At the Missouri Department of Transportation, we spend every day taking care of Missouri's roads and bridges. We also make sure Missourians can get safely from one place to another, by car, plane, bus, bike, foot or train. We help businesses move their products across the state and across the country.
Missouri's transportation system is huge. We have more state highway miles than Kansas and Illinois combined. We rank sixth nationally in number of bridges. We are fourth in the nation for tons of freight carried by rail.
It's a tall order to keep all that running smoothly, to keep everyone safe and to help businesses prosper. And right now, Missouri faces an impending crisis. In a matter of just a few years, the transportation system we've come to rely on may fail us.
How did we get here? With people driving more fuel efficient vehicles and driving fewer miles, the fuel taxes that fund transportation now represent a declining revenue stream.
Even as the price of gas rises, Missourians still only get 17 cents per gallon to support transportation, and that amount hasn't changed in 20 years. Worse yet, the purchasing power of that 17 cents is only worth 8 cents today!
Over the last three years, MoDOT has made some tough cuts to personnel, facilities and equipment and has saved more than $500 million. But we know we cannot cut our way to a functional, safe and prosperous transportation system.

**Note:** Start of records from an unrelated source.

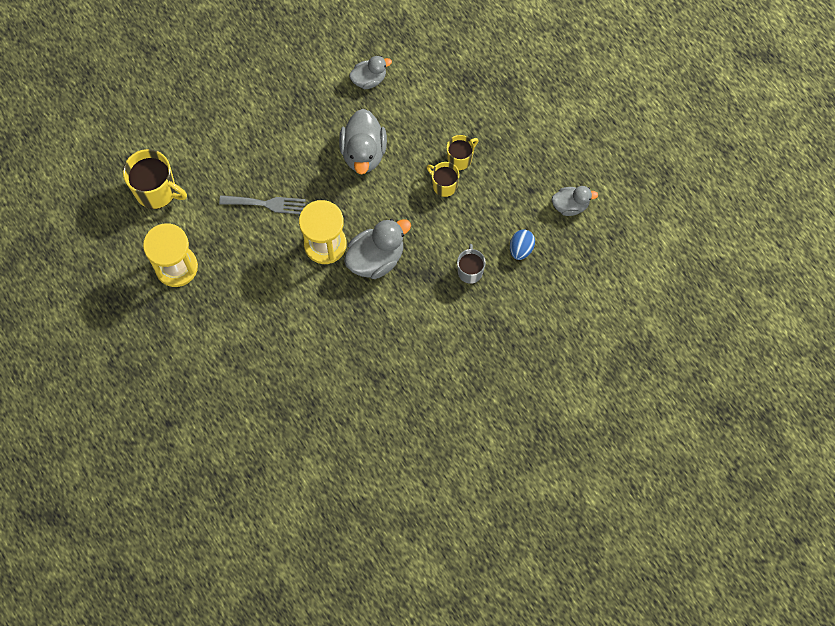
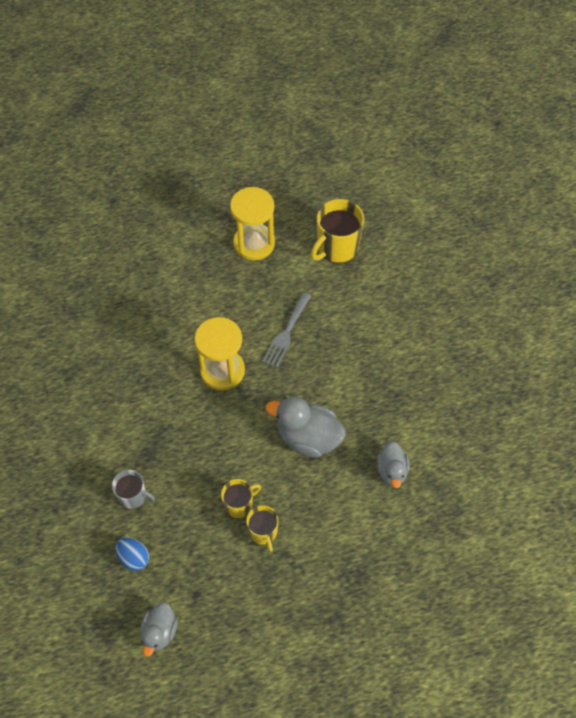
camera: 110 degrees right, 10 degrees down
grey duck [344,219,411,279] -> none

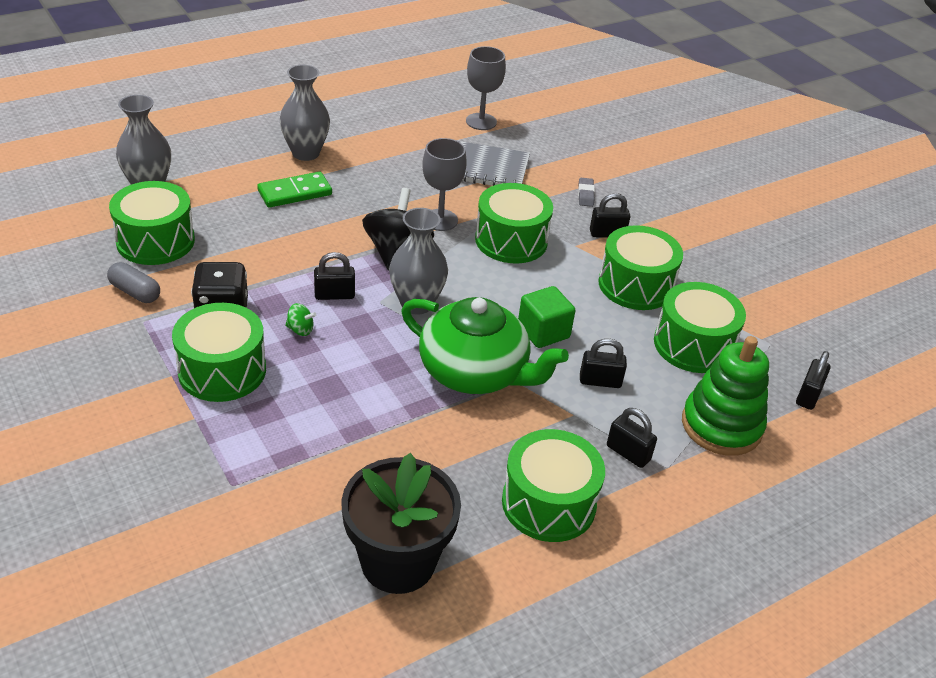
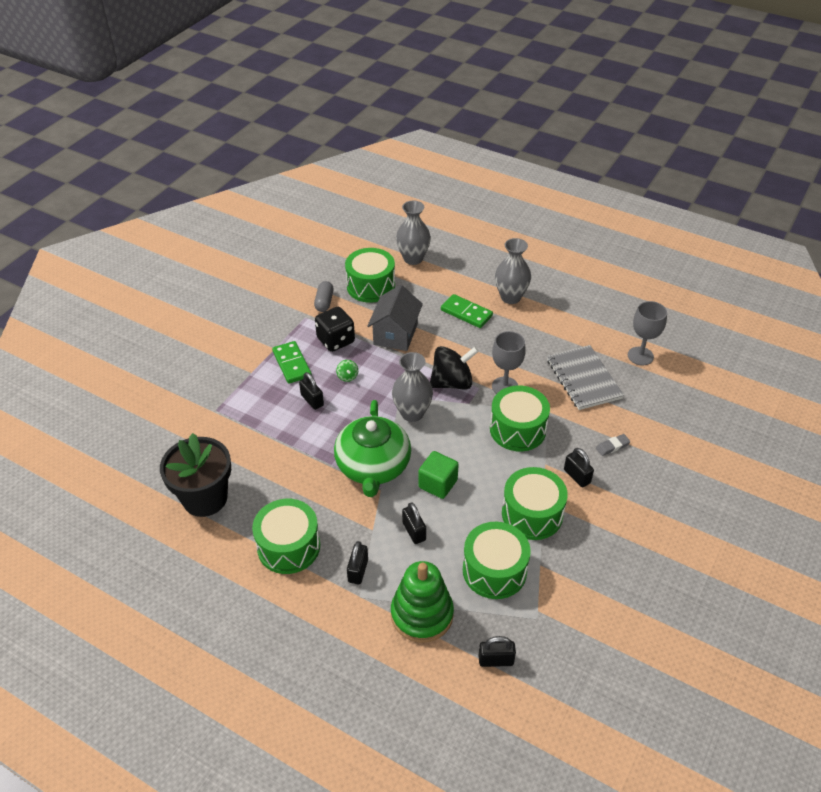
camera: 65 degrees right, 5 degrees up
green drum [172,303,266,402] -> green domino [272,341,312,384]
black padlock [314,252,355,300] -> black padlock moved to [299,372,324,410]
none -> grey house [367,285,423,351]

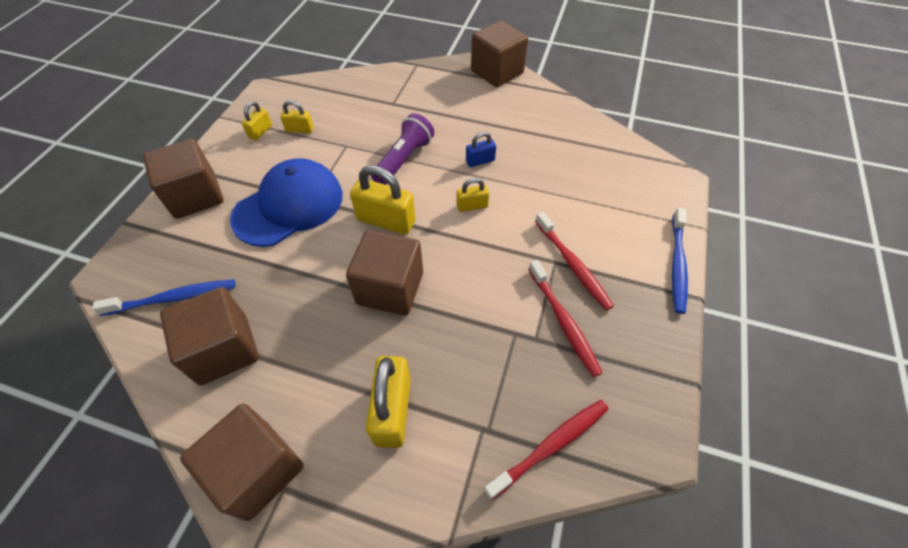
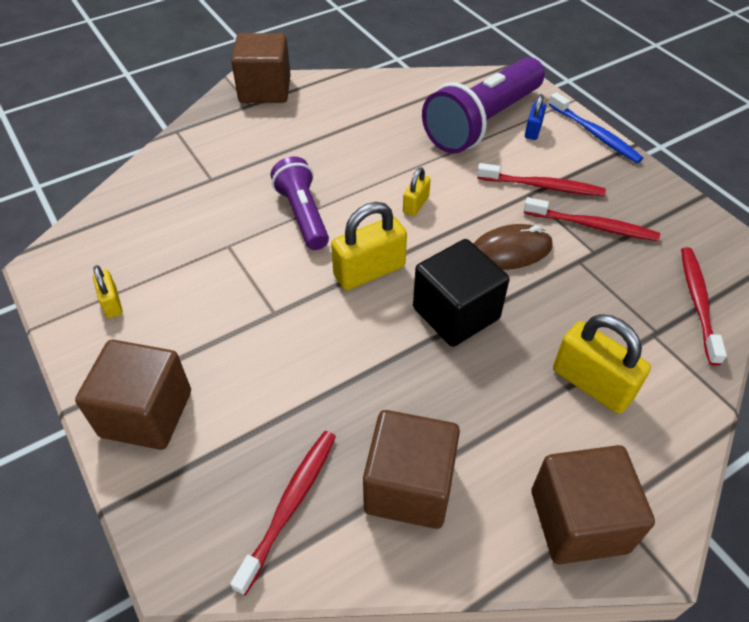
camera: 50 degrees left, 5 degrees down
blue toothbrush [92,279,235,316] -> red toothbrush [230,431,336,596]
blue cap [230,158,343,247] -> none
yellow padlock [280,100,314,133] -> none
brown cube [346,230,423,316] -> black cube [413,239,509,347]
blue padlock [466,132,496,167] -> blue padlock moved to [525,94,546,140]
none -> purple flashlight [422,57,545,154]
none -> brown mouse [473,224,553,270]

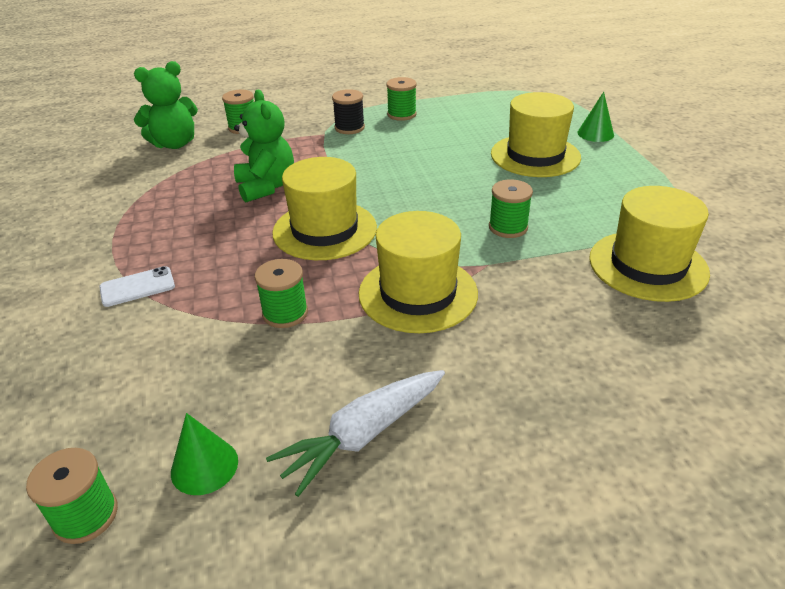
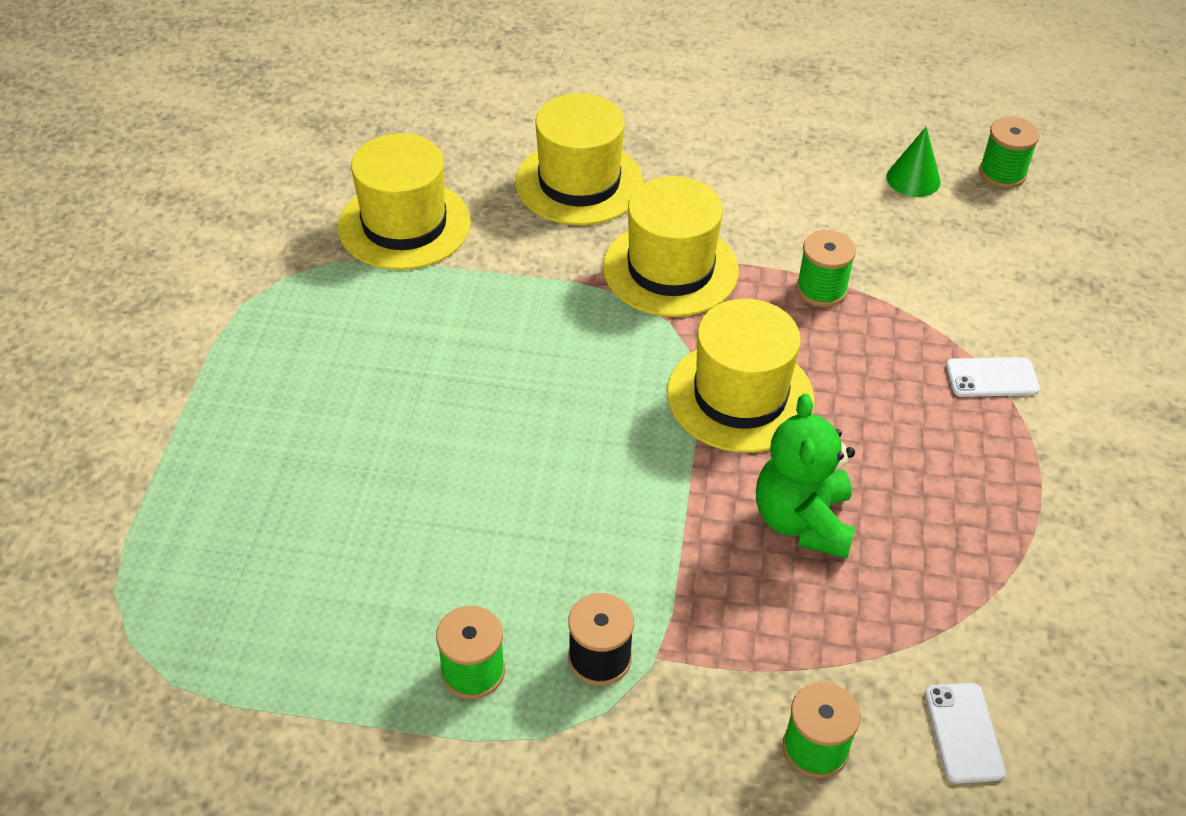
camera: 160 degrees left, 10 degrees up
green teddy bear [134,61,198,149] -> white phone [925,683,1006,784]
white carrot [266,370,445,497] -> none
green spool [489,179,533,238] -> none
yellow hat [491,92,581,177] -> yellow hat moved to [515,93,643,225]
green cone [578,92,614,142] -> none

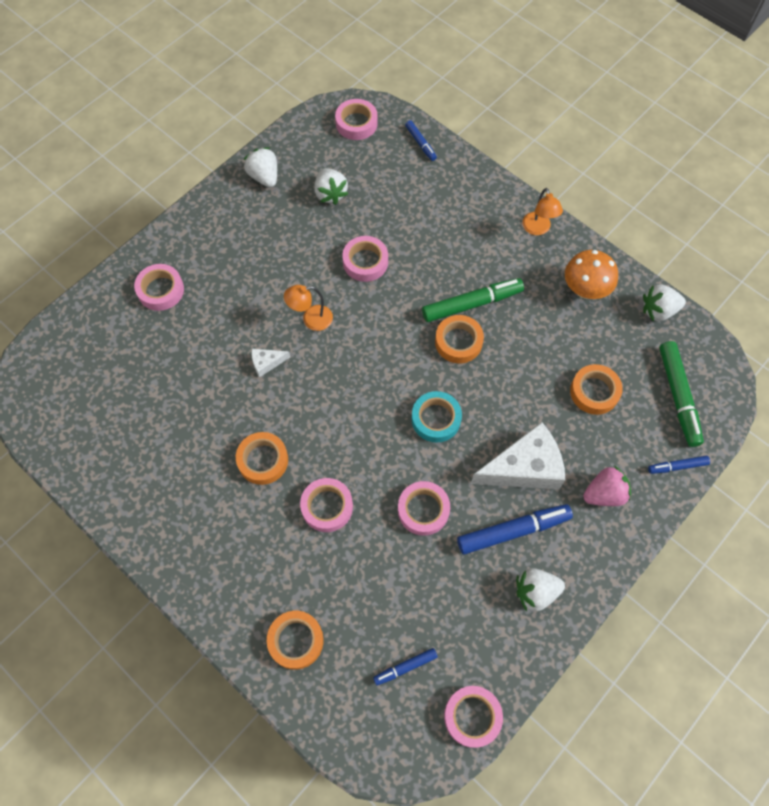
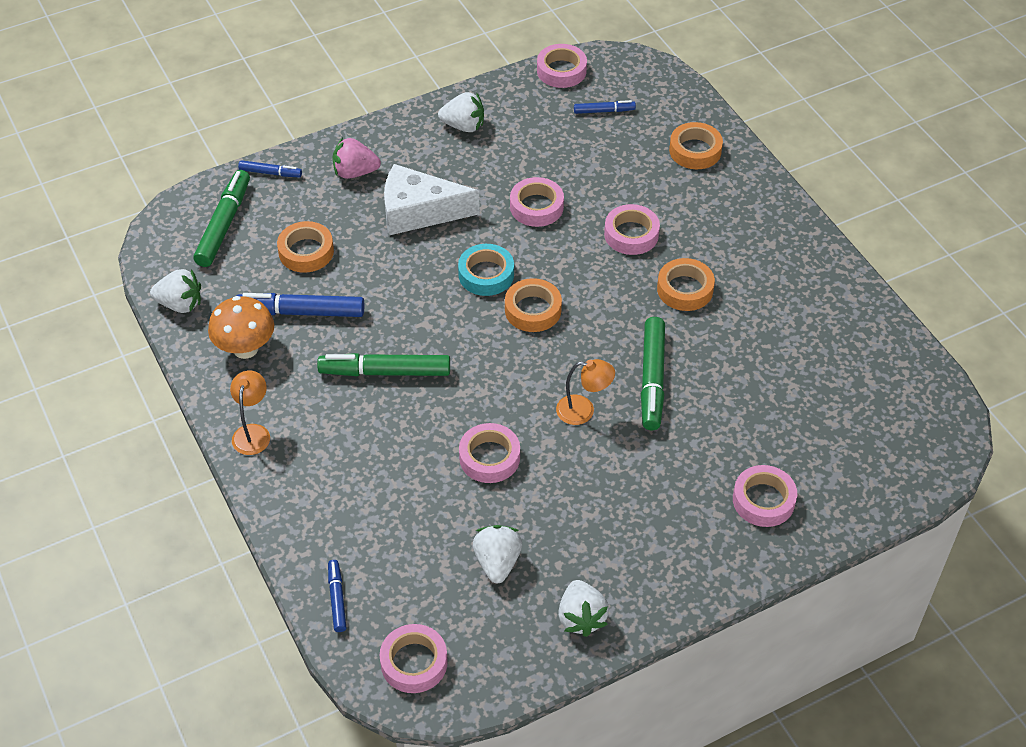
camera: 160 degrees left, 15 degrees down
white cheese [251,349,290,377] -> green marker [641,317,665,430]
orange tape [435,315,484,364] -> orange tape moved to [505,278,562,332]
blue marker [457,504,573,555] -> blue marker moved to [237,293,364,317]

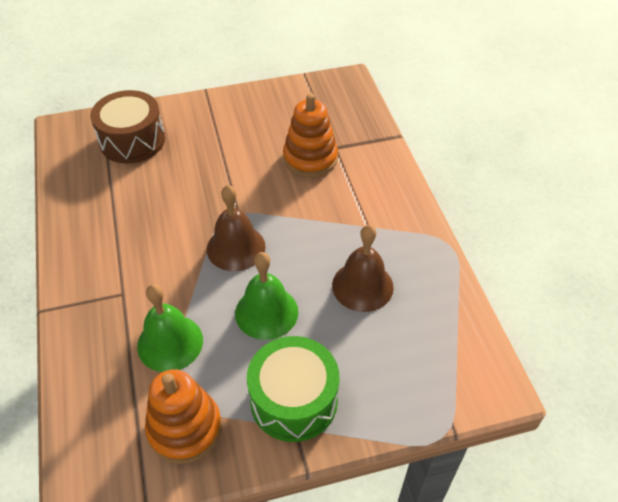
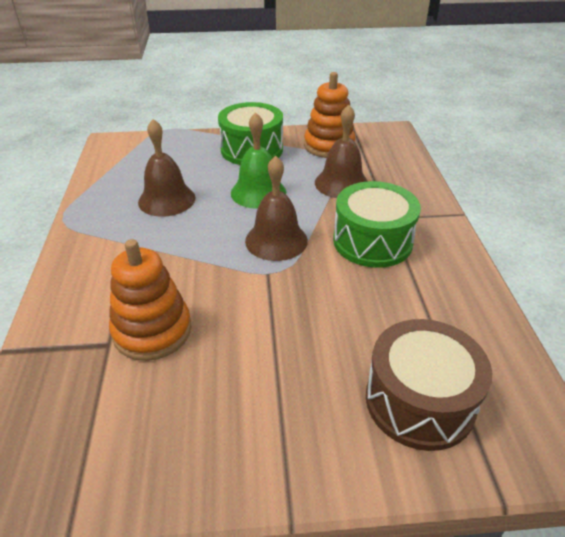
camera: 170 degrees left, 10 degrees down
green bell [137,284,203,372] -> brown bell [315,105,368,198]
none -> green drum [333,181,421,268]

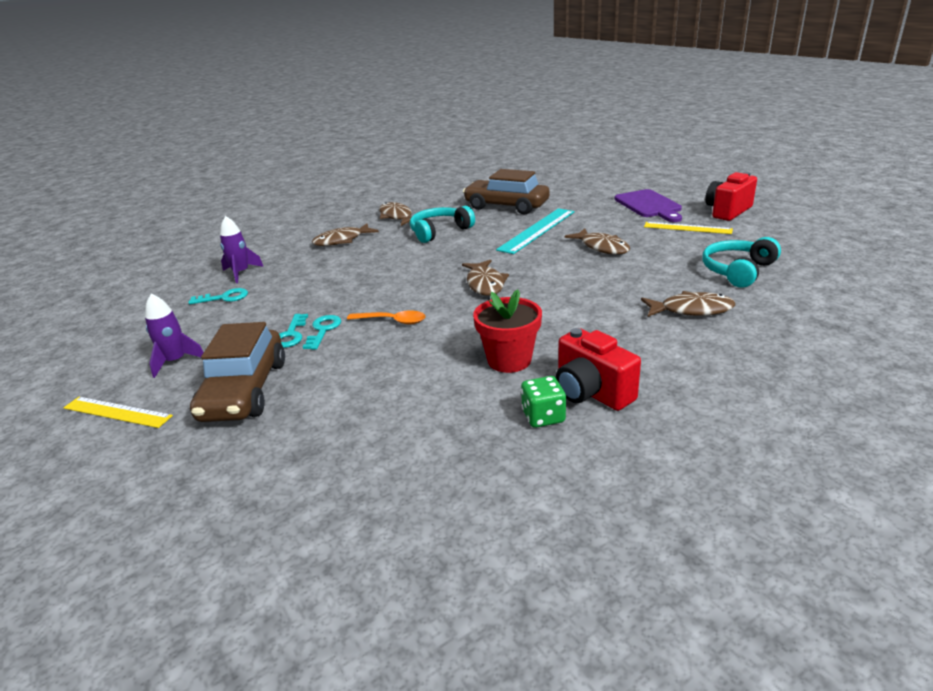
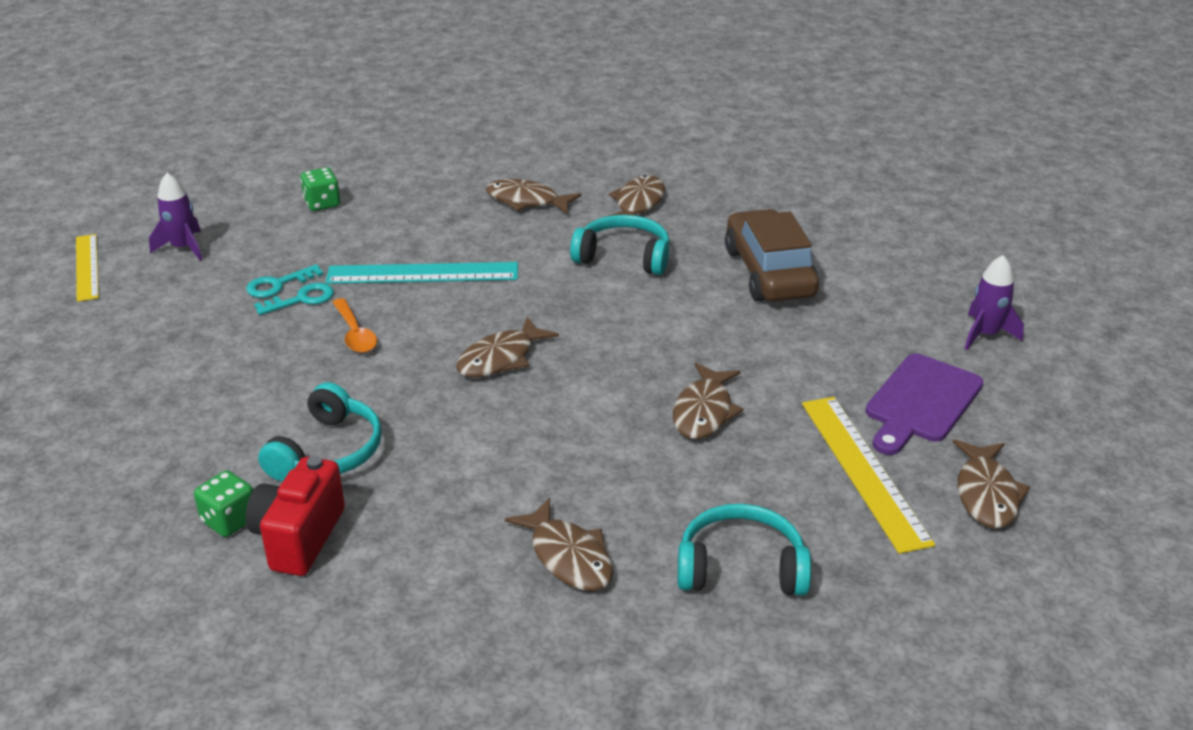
camera: 50 degrees right, 5 degrees up
turquoise key [188,288,248,304] -> green dice [300,167,340,211]
brown car [190,322,285,422] -> none
purple rocket [220,216,264,283] -> purple rocket moved to [964,255,1024,350]
red flower pot [473,289,542,373] -> turquoise headphones [258,382,382,481]
turquoise ruler [496,208,575,254] -> turquoise ruler moved to [326,262,518,284]
yellow ruler [644,222,733,234] -> yellow ruler [802,397,935,554], size x1.51
red camera [705,172,757,221] -> brown fish [953,439,1031,528]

We know it takes about $485 million every year to maintain the system of highways and bridges we have now. If nothing changes, by 2017, the revenue will drop to $325 million, and Missouri's roads and bridges will deteriorate.
That's why we support any additional funding that allows us to deliver the types of transportation improvements that Missourians want and need.
This spring, the Missouri General Assembly passed legislation that would allow Missouri voters to approve a temporary ¾-cent sales tax for transportation. On Aug. 5, Missourians will go to the polls and decide if we should keep our families safe, create jobs and boost our economy by investing in much-needed transportation improvements.
New revenue from this temporary 10-year sales tax would be used for all transportation purposes. Decisions on how it would be spent are being prioritized at the local level, so every region of the state will see the benefits they need most.
The tax would not be collected on food, medicine or gasoline, and the state could not implement toll roads or raise fuel taxes during the 10-year period. Cities and counties would get their share, too, splitting an estimated $54 million per year.
It takes a great deal of support to keep Missouri moving forward. As a leader in MoDOT, I take great pride in the way the department operates, and I am proud that despite our challenges, MoDOT is a leader in transportation innovations.
We strive to work faster, safer and more efficiently. With additional resources, we will be able to preserve the system and services we enjoy today, make all Missouri travelers safer, provide the types of transportation improvements that spur economic growth and create jobs and give Missourians more transportation choices.
Paula Gough is MoDOT Northeast District engineer.